Caixotes de lixo, capacetes, vários tipos de mangueiras e tubos, para-choques, separadores de estrada, pneus e redes de pesca. Lixo que dá forma a um panda, de pernas para o ar, de 6,5 metros de altura, erguido pelo artista português Bordalo II na histórica fábrica de panchões Iec Long, avança a Lusa.
A mensagem do autor deste panda gigante é conhecida. Também a ideia desta “primeira peça” em Macau da série “Big Trash Animals” – em que são produzidos animais com resíduos – é “utilizar a poluição, a contaminação ou o próprio lixo, plástico na maioria, para fazer imagens das vítimas”, disse o artista num encontro com jornalistas.
“Quando fazemos a representação dos animais com aquilo que os destrói, com aquilo que destrói a natureza, acho que vai além de ser uma preocupação ambiental, deve ser também uma preocupação com nós mesmos, porque somos animais também, portanto, provavelmente aquilo que destrói a natureza, animais e seus habitats, vai-nos destruir também”, completou.
E o animal de plástico “encaixa perfeitamente” no espaço selecionado. “É muito importante que uma estrutura como esta tenha espaço para respirar, e neste sítio tem”, disse, ao falar sobre as antigas ruínas da fábrica Iec Long, recuperadas recentemente e com “árvores loucas” centenárias.
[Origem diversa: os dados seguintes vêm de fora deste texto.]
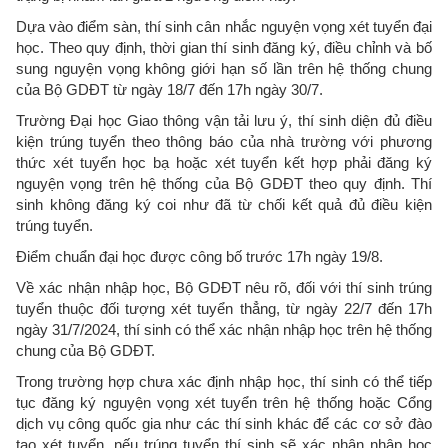
Dựa vào điểm sàn, thí sinh cân nhắc nguyện vọng xét tuyển đại
học. Theo quy định, thời gian thí sinh đăng ký, điều chỉnh và bố
sung nguyện vọng không giới hạn số lần trên hệ thống chung
của Bộ GDĐT từ ngày 18/7 đến 17h ngày 30/7.
Trường Đại học Giao thông vận tải lưu ý, thí sinh diện đủ điều
kiện trúng tuyển theo thông báo của nhà trường với phương
thức xét tuyển học bạ hoặc xét tuyển kết hợp phải đăng ký
nguyện vọng trên hệ thống của Bộ GDĐT theo quy định. Thí
sinh không đăng ký coi như đã từ chối kết quả đủ điều kiện
trúng tuyển.
Điểm chuẩn đại học được công bố trước 17h ngày 19/8.
Về xác nhận nhập học, Bộ GDĐT nêu rõ, đối với thí sinh trúng
tuyển thuộc đối tượng xét tuyển thẳng, từ ngày 22/7 đến 17h
ngày 31/7/2024, thí sinh có thể xác nhận nhập học trên hệ thống
chung của Bộ GDĐT.
Trong trường hợp chưa xác định nhập học, thí sinh có thể tiếp
tục đăng ký nguyện vọng xét tuyển trên hệ thống hoặc Cổng
dịch vụ công quốc gia như các thí sinh khác để các cơ sở đào
tạo xét tuyển, nếu trúng tuyển thí sinh sẽ xác nhận nhập học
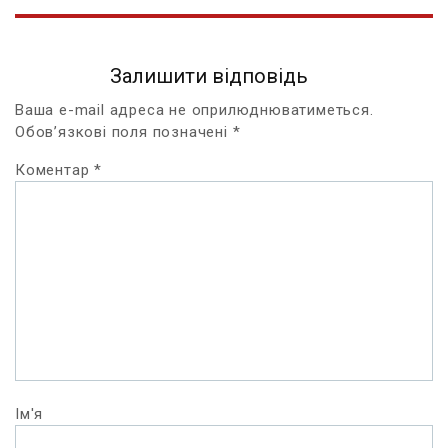
Залишити відповідь
Ваша e-mail адреса не оприлюднюватиметься.
Обов’язкові поля позначені
*
Коментар
*
Ім'я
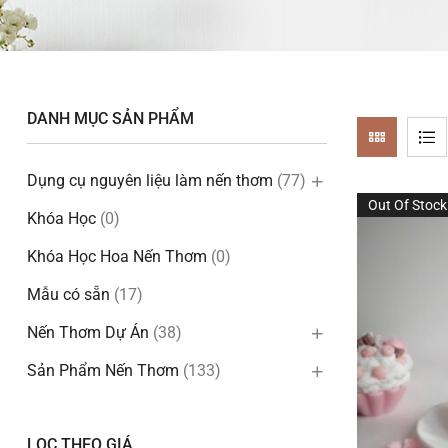
DANH MỤC SẢN PHẨM
Dụng cụ nguyên liệu làm nến thơm
(77)
Out Of Stock
Khóa Học
(0)
Khóa Học Hoa Nến Thơm
(0)
Mẫu có sẵn
(17)
Nến Thơm Dự Án
(38)
Sản Phẩm Nến Thơm
(133)
LỌC THEO GIÁ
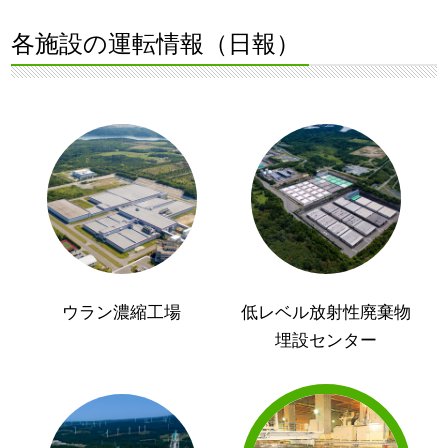
各施設の運転情報（日報）
ウラン濃縮工場
低レベル放射性廃棄物
埋設センター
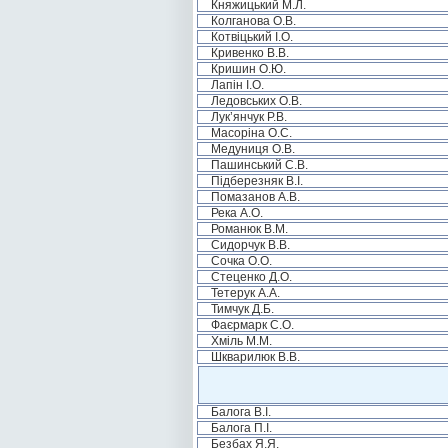
Княжицький М.Л.
Колганова О.В.
Котвіцький І.О.
Кривенко В.В.
Кришин О.Ю.
Лапін І.О.
Ледовських О.В.
Лук’янчук Р.В.
Масоріна О.С.
Медуниця О.В.
Пашинський С.В.
Підберезняк В.І.
Помазанов А.В.
Река А.О.
Романюк В.М.
Сидорчук В.В.
Сочка О.О.
Стеценко Д.О.
Тетерук А.А.
Тимчук Д.Б.
Фаєрмарк С.О.
Хміль М.М.
Шкварилюк В.В.
Балога В.І.
Балога П.І.
Безбах Я.Я.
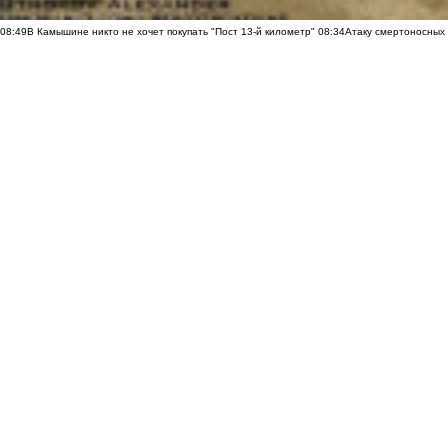
08:49
В Камышине никто не хочет покупать "Пост 13-й километр"
08:34
Атаку смертоносных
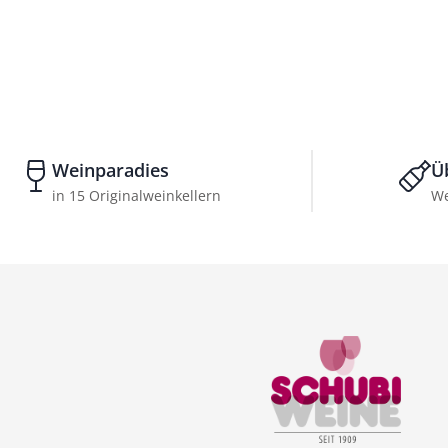
Weinparadies
Ü
in 15 Originalweinkellern
We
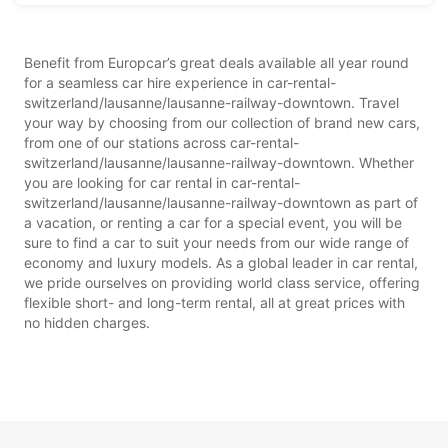
Benefit from Europcar’s great deals available all year round
for a seamless car hire experience in car-rental-
switzerland/lausanne/lausanne-railway-downtown. Travel
your way by choosing from our collection of brand new cars,
from one of our stations across car-rental-
switzerland/lausanne/lausanne-railway-downtown. Whether
you are looking for car rental in car-rental-
switzerland/lausanne/lausanne-railway-downtown as part of
a vacation, or renting a car for a special event, you will be
sure to find a car to suit your needs from our wide range of
economy and luxury models. As a global leader in car rental,
we pride ourselves on providing world class service, offering
flexible short- and long-term rental, all at great prices with
no hidden charges.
Além disso, estar ao ar livre também tem um lado positivo, porque o espaço público é “o sitio onde se consegue comunicar arte com mais pessoas”.
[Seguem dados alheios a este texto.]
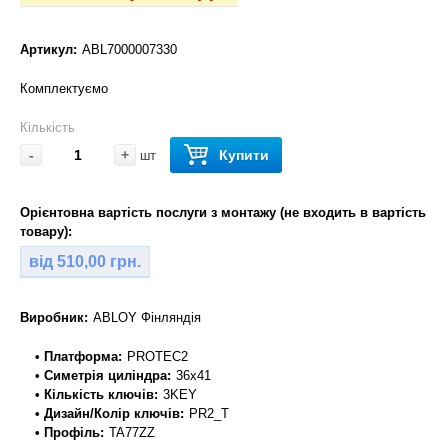
Артикул:
ABL7000007330
Комплектуємо
Кількість
-
+
Купити
шт
Орієнтовна вартість послуги з монтажу (не входить в вартість
товару):
від 510,00 грн.
Виробник:
ABLOY Фінляндія
• Платформа:
PROTEC2
• Симетрія циліндра:
36x41
• Кількість ключів:
3KEY
• Дизайн/Колір ключів:
PR2_T
• Профіль:
TA77ZZ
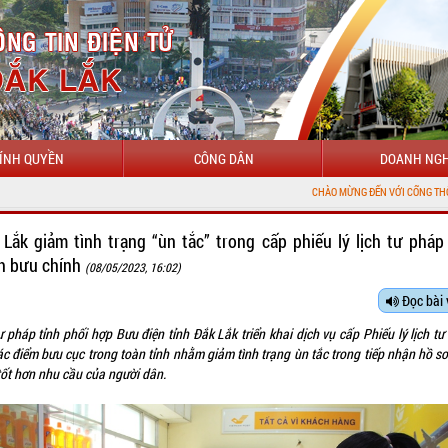
ÍNH QUYỀN
CÔNG DÂN
DOANH NGH
CHÀO MỪNG ĐẾN VỚI CỔNG THÔNG TIN ĐIỆN TỬ T
 Lắk giảm tình trạng “ùn tắc” trong cấp phiếu lý lịch tư pháp
h bưu chính
(08/05/2023, 16:02)
Đọc bài 
 pháp tỉnh phối hợp Bưu điện tỉnh Đắk Lắk triển khai dịch vụ cấp Phiếu lý lịch t
ác điểm bưu cục trong toàn tỉnh nhằm giảm tình trạng ùn tắc trong tiếp nhận hồ s
tốt hơn nhu cầu của người dân.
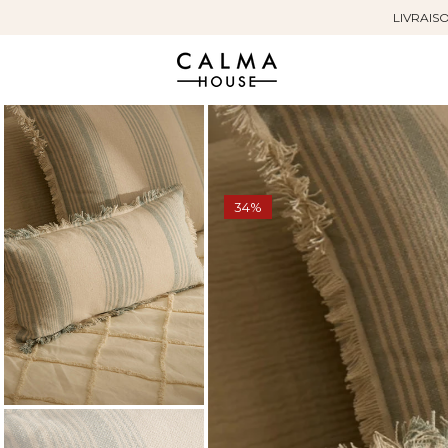
LIVRAISO
Sauter
au
contenu
34%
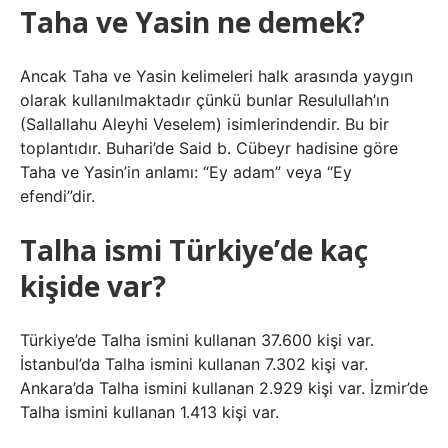
Taha ve Yasin ne demek?
Ancak Taha ve Yasin kelimeleri halk arasında yaygın
olarak kullanılmaktadır çünkü bunlar Resulullah’ın
(Sallallahu Aleyhi Veselem) isimlerindendir. Bu bir
toplantıdır. Buhari’de Said b. Cübeyr hadisine göre
Taha ve Yasin’in anlamı: “Ey adam” veya “Ey
efendi”dir.
Talha ismi Türkiye’de kaç
kişide var?
Türkiye’de Talha ismini kullanan 37.600 kişi var.
İstanbul’da Talha ismini kullanan 7.302 kişi var.
Ankara’da Talha ismini kullanan 2.929 kişi var. İzmir’de
Talha ismini kullanan 1.413 kişi var.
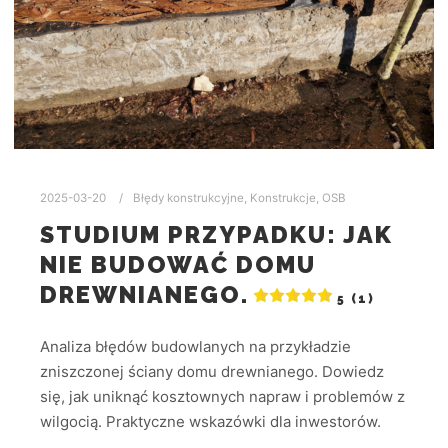
2025-03-20
Błędy konstrukcyjne
,
Konstrukcje
,
OSB
STUDIUM PRZYPADKU: JAK
NIE BUDOWAĆ DOMU
DREWNIANEGO.
5 (1)
Analiza błędów budowlanych na przykładzie
zniszczonej ściany domu drewnianego. Dowiedz
się, jak uniknąć kosztownych napraw i problemów z
wilgocią. Praktyczne wskazówki dla inwestorów.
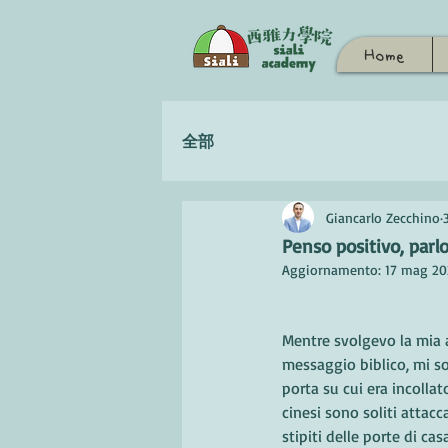
Home
全部
Giancarlo Zecchino
Penso positivo, parlo
Aggiornamento:
17 mag 20
Mentre svolgevo la mia a
messaggio biblico, mi s
porta su cui era incolla
cinesi sono soliti attacca
stipiti delle porte di ca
Questionado por uma artista presente sobre como sobrevive uma obra destas a condições meteorológicas adversas – ainda mais numa cidade afetada por tempestades tropicais – Bordalo II notou que este trabalho teve a intervenção e os cálculos de um engenheiro, ou seja, “não se mexe, não se vai estragar e não é uma coisa perigosa”.
Bordalo II, nome artístico de Artur Bordalo, foi um dos artistas convidados para a exposição anual do “Encontro em Macau – Festival de Artes e Cultura entre a China e os Países de Língua Portuguesa”, na quinta edição.
Além do panda gigante, estão expostas quatro outras obras que seguem o mesmo conceito: três quadros – um panda, um lince e um pangolim – na galeria de exposições das Casas da Taipa, e um mural com dois colhereiros-de-cara-preta, nos antigos estaleiros navais de Lai Chi Vun, estrutura também recuperada recentemente.
Aos jornalistas, o artista sublinhou a dificuldade em encontrar localmente matéria para completar o panda gigante, pelo que apenas parte do lixo utilizado na obra foi recolhido pela equipa em Macau. Cerca de 30% da escultura veio preparada de Portugal.
“Não entendi exatamente como funciona o sistema de reciclagem cá, ou se é tudo queimado, ou se existe ou não. Percebermos só que era difícil. Geralmente quando é difícil é porque a organização não é boa, porque quando é boa, é fácil ir a um sítio e saber onde é que estão as coisas”, declarou.
E o acesso aos materiais não foi o único imprevisto, já que era suposto que o panda estivesse de patas assentes no chão: “A produção aqui no local tornou-se tão difícil, com uma série de problemas, que foi a forma que encontrámos para ser mais fácil reconstruir a peça”.
Sendo o jovem artista também conhecido pelo ativismo social e político, Bordalo II referiu que não houve “tempo suficiente para pensar numa coisa pertinente do momento para fazer um ‘provoc'” em Macau.
“Aproveito o facto de ter peças que são aceites e mais facilmente aceites pelas pessoas, para ter outras séries de trabalho mais corrosivas, mais críticas, mais provocadoras”, disse ainda sobre o trabalho que desenvolve.
“Há outras questões que se estão a passar no mundo que são muito fortes neste momento e temos estado a preparar peças para falar sobre isso – Gaza, obviamente”, explicou.
Recentemente, o artista pintou a bandeira da Palestina numa escadaria de uma estação de comboios de Lisboa, num trabalho batizado de “Guilty steps”.
“Já fizemos mais duas [peças] entretanto e temos três em produção agora para a época natalícia, em que toda a gente está feliz e em harmonia, mas as coisas não são assim tão simples”, rematou.